W3C home > Mailing lists > Public > public-rdf-wg@w3.org > July 2011

Re: Some comments re: the current Turtle working draft

From: Alex Hall <alexhall@revelytix.com>
Date: Mon, 11 Jul 2011 10:39:02 -0400
Message-ID: <CAFq2biw-_1PxeDcJznMpgmme5MxHEgN7JLkG9wmTiVj-i5k2mw@mail.gmail.com>
To: Mischa Tuffield <mischa.tuffield@garlik.com>
Cc: RDF WG <public-rdf-wg@w3.org>
On Sat, Jul 9, 2011 at 6:15 AM, Mischa Tuffield
<mischa.tuffield@garlik.com>wrote:

> <snip/>
>
> On 9 Jul 2011, at 01:02, Alex Hall <alexhall@revelytix.com> wrote:
>
> On Fri, Jul 8, 2011 at 12:29 PM, Mischa Tuffield <<mischa.tuffield@garlik.com>
> mischa.tuffield@garlik.com> wrote:
>
>> <snip/>
>> 5. In Section 4.4 - Grammar: there is a distinct lack of whitespacing
>> here, I am guessing this is based the current grammar is but a first pass.
>> There is an email thread I started on this list which includes feedback from
>> a Stefano D'Angelo (parser implementer), I think we should make sure we
>> address the issues brought forward there [1].
>>
>>
> There is a related note from Andy at [1].  Basically, whitespace and
> comments are included in the PASSED TOKENS rule, which indicates that
> whitespace and comments are allowed as tokens (a.k.a. terminals) anywhere in
> the grammar but ignored.  This reflects the fact that many tools (javacc,
> Antlr, etc) can skip whitespace tokens or emit them on a special hidden
> channel.
>
> Note that section 4.1 does talk some about whitespace.  Manually inserting
> whitespace tokens everywhere they could possibly appear in the grammar would
> be too difficult and would obscure the meaningful parts of the grammar.  So
> we just say that it's allowed everywhere (outside of terminals) and only
> required to disambiguate two terminals that would otherwise be interpreted
> as one.
>
> Note also that the SPARQL grammar [2] handles whitespace in a similar
> fashion.
>
>
> I have just gone though SPARQL1.1 grammar and agreed the handling of
> whitespace is best left out to not obscure the meaningful parts.
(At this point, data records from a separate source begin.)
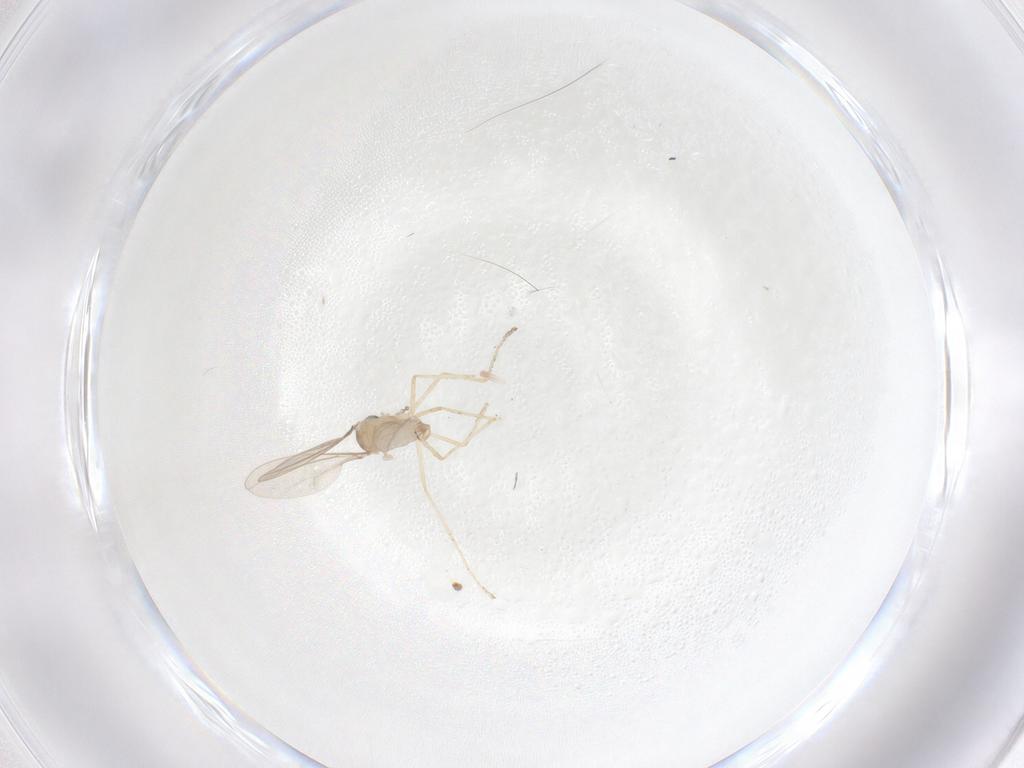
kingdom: Animalia
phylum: Arthropoda
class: Insecta
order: Diptera
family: Cecidomyiidae
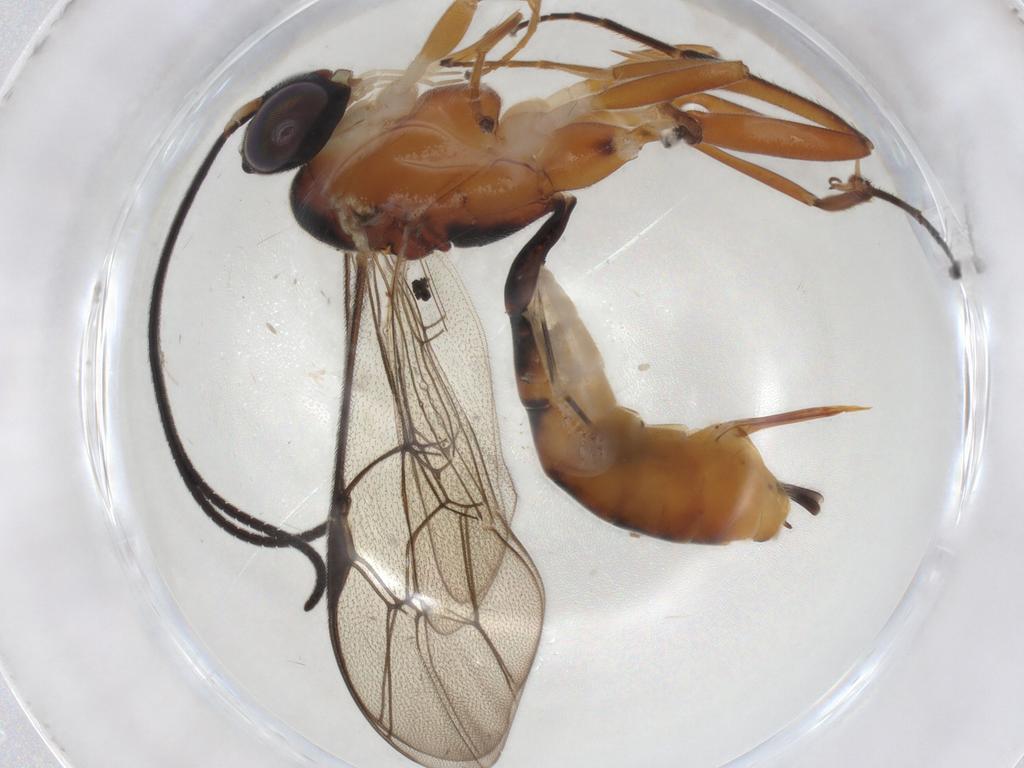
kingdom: Animalia
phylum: Arthropoda
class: Insecta
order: Hymenoptera
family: Ichneumonidae
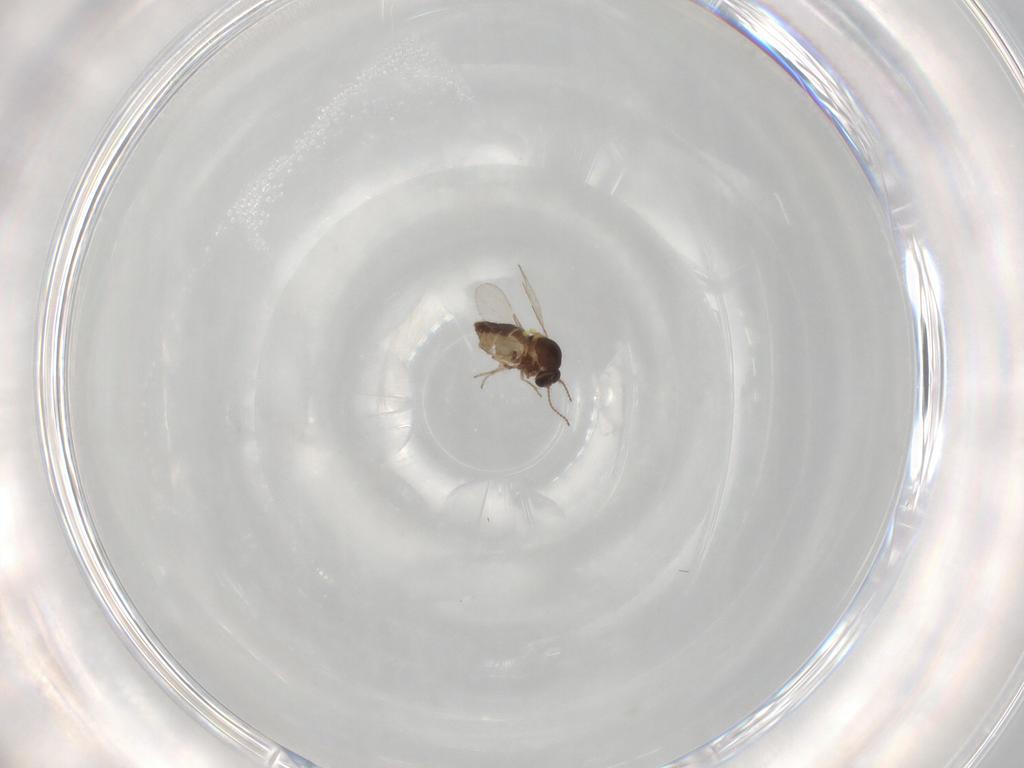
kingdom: Animalia
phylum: Arthropoda
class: Insecta
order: Diptera
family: Ceratopogonidae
FWIW
> Section 4.1 is slightly confusing from my point of view perhaps the
> following statement in [a] should be expanded upon:
>
> "White space is significant in tokens IRI_REF<http://dvcs.w3.org/hg/rdf/raw-file/Turtle-FPWD/rdf-turtle/index.html#prod-turtle2-IRI_REF>
>  and string<http://dvcs.w3.org/hg/rdf/raw-file/Turtle-FPWD/rdf-turtle/index.html#prod-turtle2-String>
> ."
>

I think all this is saying is that whitespace appearing within an IRI or
string literal is not ignored as it is in other parts of the grammar, i.e.
"foo bar" != "foobar".  This does bring up the question of whether the
mention of IRI_REF should be dropped here, since whitespace is no longer
allowed in IRI's.

Also, the IRI_REF production is not displaying correctly in my browser.  I
see:

<IRI_REF>   ::=   "<" (( [^<>\"{}|^`\\] - [#0000- ] ) | UCHAR )* ">"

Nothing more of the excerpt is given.